E qui un paradosso, anche. Perché la destra, così attenta alla valorizzazione del Made in Italy, non può perdersi per strada il cinema che del Made in Italy fu il traino. “Secondo me hanno solo paura di muoversi in un territorio che conoscono poco, forse ci sono poche competenze a livello cinematografico, perché storicamente è stato così, e questo crea magari un complesso di inferiorità, diffidenza”. Esiste una destra riconoscibile nella letteratura, nella filosofia, ecc. Ma nel cinema è più complicato. La destra si appassiona di più alla Rai, alla fiction. “Perché il cinema spaventa, è un oggetto misterioso, difficile da controllare, anzitutto perché non si può lottizzare con le nomine, i consiglieri, il Cda, quella della sinistra sul cinema era una vera egemonia culturale, non una lottizzazione… Un’influenza nel campo delle idee, delle battaglie, degli scopi che i film dovevano raggiungere; e poi il cinema in Italia è dei registi, degli autori, mentre la Rai è dei funzionari, nasce già come un pezzo della politica. Ma il cinema va considerato come una delle attività più importanti, non si sono mai visti tanti film come oggi, non può essere un feudo della sinistra, è assurdo”.

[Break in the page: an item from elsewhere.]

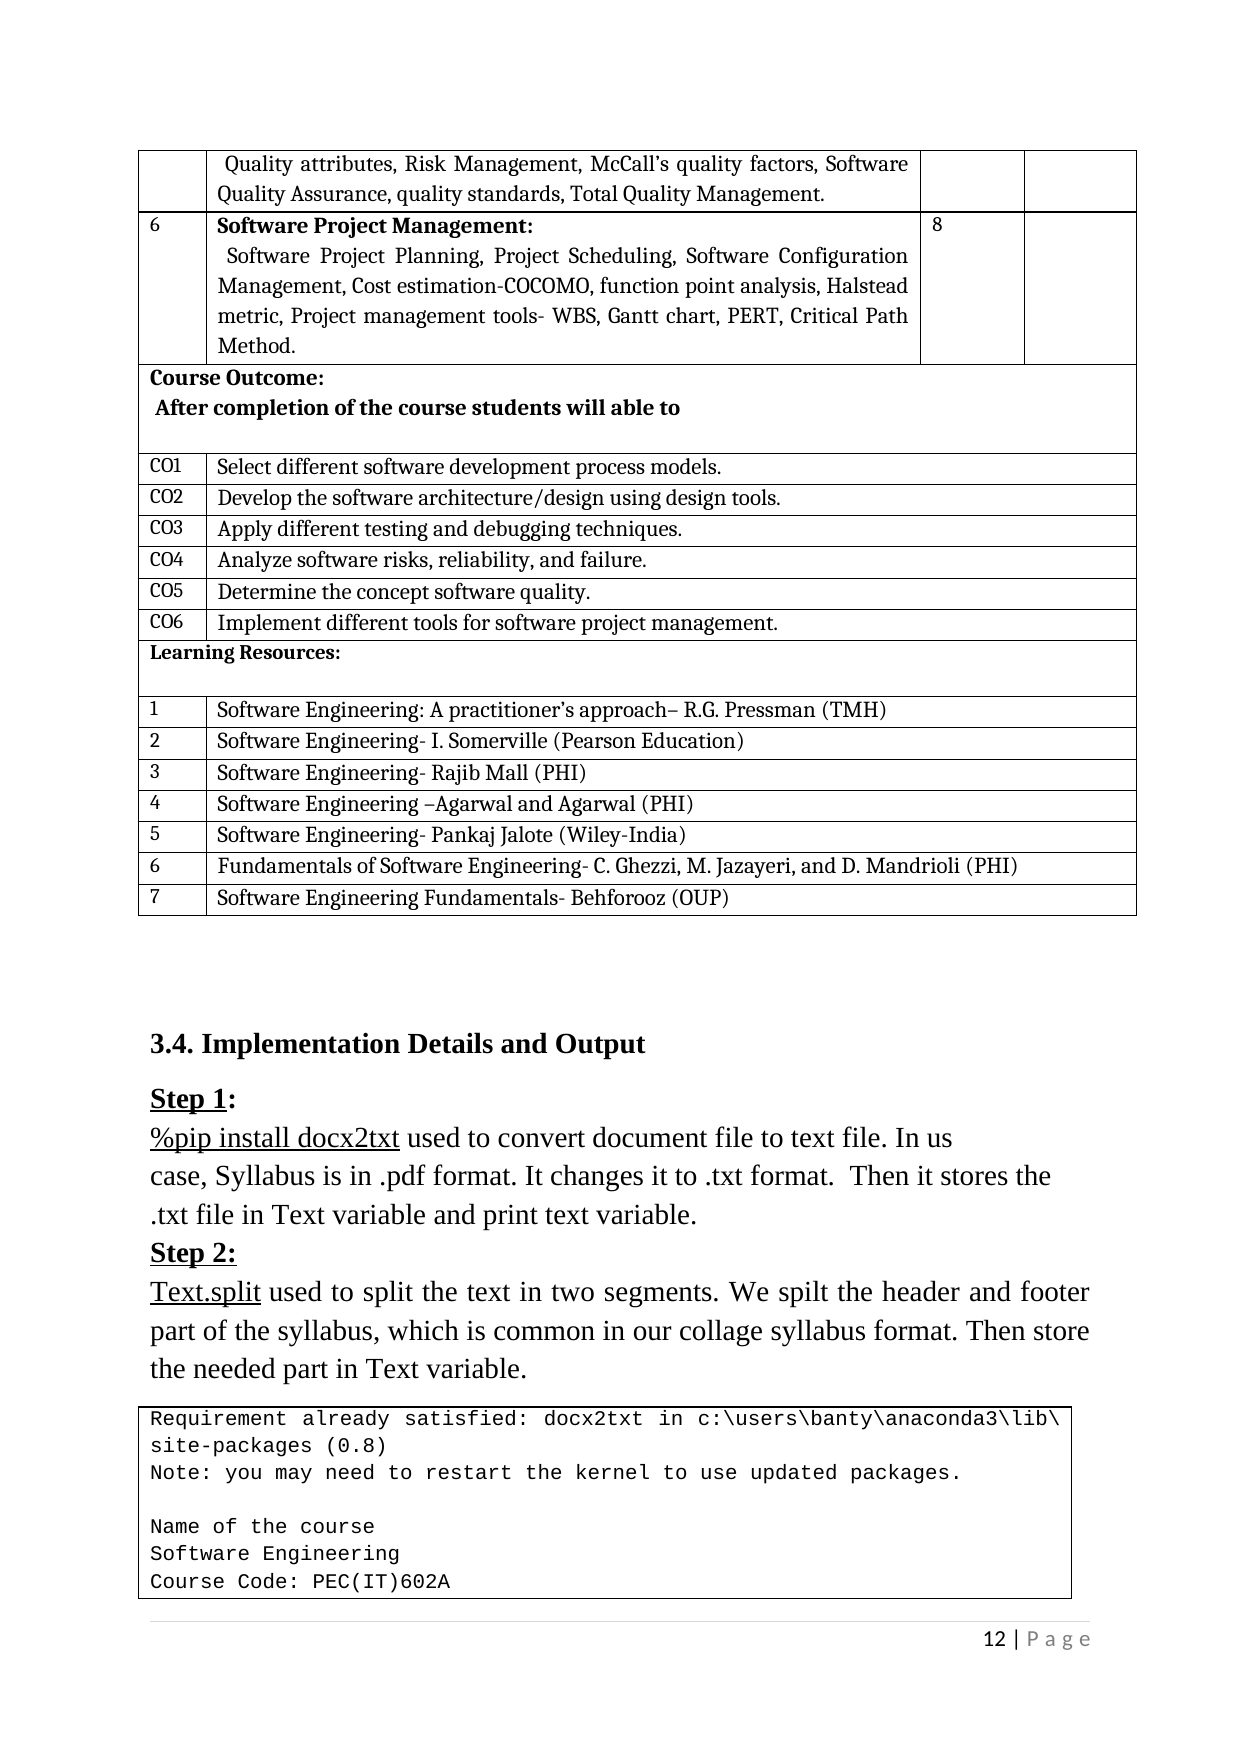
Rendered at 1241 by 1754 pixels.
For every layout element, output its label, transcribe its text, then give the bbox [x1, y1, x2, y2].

table_cell Software Engineering: A practitioner’s approach– R.G. Pressman (TMH) [207, 697, 1136, 727]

“Semmai”, prosegue, “le due fazioni di oggi si dividono tra chi difende le piattaforme e chi vuole difendere la sala, quantomeno l’esistenza della sala. La sala purtroppo è diventata anacronistica. Tra i primi difensori della sala c’era Rondi, trent’anni fa, che però si faceva mandare i Vhs dei film in anteprima per vederseli a casa. I critici che selezionano i film per i Festival si fanno mandare i link. L’uscita in sala è un pretesto per accedere al tax-credit, altrimenti non te lo danno. Ma non si è capito perché, in difesa di che. La sala è fondamentale, anche per me. Ma va riprogettata, ripensata. Sarà per forza di cosa un’esperienza elitaria, per pochi, motivati, appassionati. Come quelli che amano sentire il fruscio del vinile quando ascoltano un disco di Armstrong. Come me”.